ELLSWORTH — The stretch of wet weather this summer may have put a damper on a few vacation plans, but it has boosted the prospects for the state’s wild blueberry crop.
Crews throughout the midcoast and Down East Maine are harvesting “like gangbusters,” according to David Yarborough, wild blueberry specialist with the University of Maine Cooperative Extension, and early reports indicate this year’s crop could be higher than initially predicted.
The U.S. Department of Agriculture annual wild blueberry forecast pegged the crop at 75 million pounds, about 2 million pounds below last year’s harvest, but still well above the five-year average of 67.7 million pounds. Yarborough noted, however, those estimates came from growers based on the conditions in fields earlier in the summer when there was little rain. That early drought hindered crop potential and limited the growth of the berries.
Rain during the last half of July and early in August helped to increase berry size and the recent dip in temperatures has helped to keep the berries on the plants longer and to keep them firm, Yarborough said. That helps to maintain the quality.
“We’re in good shape,” he said. “We’re looking at a fairly good crop.”
Yarborough quoted a grower from Union who had just finished his harvest, who said he had averaged about 4,000 pounds of berries per acre.
“If everybody did that we’d be at 120 million pounds,” he said. “Our record is 110 million. Who knows if that will hold.”
Last year, Maine produced a total of 77,250,000 pounds of wild blueberries with a total value of about $83 million. The price paid to growers was a record $1.07 per pound.
A bumper crop could drive prices for the berries lower, and there are indications even before the harvest is completed that the price paid to growers may be on the decline from that record level.
The sale price for frozen berries out of Canada is down from where it was last year, according to the Food Industry Report, a New Jersey-based publication that tracks commodity prices nationwide. Those prices include both wild and cultivated berries, according to Rob Kraly, a food industry reporter with the publication.
A strong crop also could flood the market with berries and drive down the price for growers. Kraly noted that recent reports indicate there are upwards of 50 million pounds of blueberries — wild and cultivated combined — frozen in storage.
“There’s a decent amount already in cold storage,” he said. “It looks like prices could be a little lower than last year.”
Pressure from South America and from other fruits also might affect prices, according to Yarborough.
Production of blueberries has increased in South America in recent years, much of it being sold to the North American fresh market during the winter months.
“The trend has been toward increased production there,” he said. “What they don’t sell fresh, they put in the freezer.”
Although producers have worked to increase the consumer market for wild blueberries, most of the crop harvested in Maine is frozen and sold mainly to customers who use them as ingredients in other products, particularly baked goods.

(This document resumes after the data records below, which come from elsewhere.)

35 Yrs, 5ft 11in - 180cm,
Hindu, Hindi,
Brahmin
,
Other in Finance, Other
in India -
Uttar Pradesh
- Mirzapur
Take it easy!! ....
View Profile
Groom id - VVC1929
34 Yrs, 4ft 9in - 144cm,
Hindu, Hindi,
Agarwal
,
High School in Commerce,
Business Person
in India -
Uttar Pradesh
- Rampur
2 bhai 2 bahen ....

Kraly said increases in production costs, including transportation, may force potential buyers to look for less expensive alternatives for their products, which could lessen the demand for blueberries.

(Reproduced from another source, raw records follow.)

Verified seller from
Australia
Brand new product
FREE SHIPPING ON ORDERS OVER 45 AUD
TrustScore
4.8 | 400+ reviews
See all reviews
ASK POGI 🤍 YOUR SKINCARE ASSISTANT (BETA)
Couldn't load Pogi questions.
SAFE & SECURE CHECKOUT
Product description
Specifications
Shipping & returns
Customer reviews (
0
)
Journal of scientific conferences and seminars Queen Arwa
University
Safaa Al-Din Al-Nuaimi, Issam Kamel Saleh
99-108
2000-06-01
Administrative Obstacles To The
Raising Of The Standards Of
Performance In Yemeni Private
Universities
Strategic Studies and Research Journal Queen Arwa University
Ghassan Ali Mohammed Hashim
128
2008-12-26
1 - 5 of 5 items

Right now, the demand for Maine’s berries is high and indications are that it will remain high, Yarborough said.
Though there has been no industry talk about prices at this point, he agreed that prices are likely to dip below record levels, but doubted they would drop to the 50-cent-per-pound levels seen earlier this decade. And, he said, a bumper crop could make it easier for growers to deal with a dip in prices.
“You make a little less [per pound], but if you’ve doubled your yield, or increased by 50 percent, you make up for it on volume,” he said.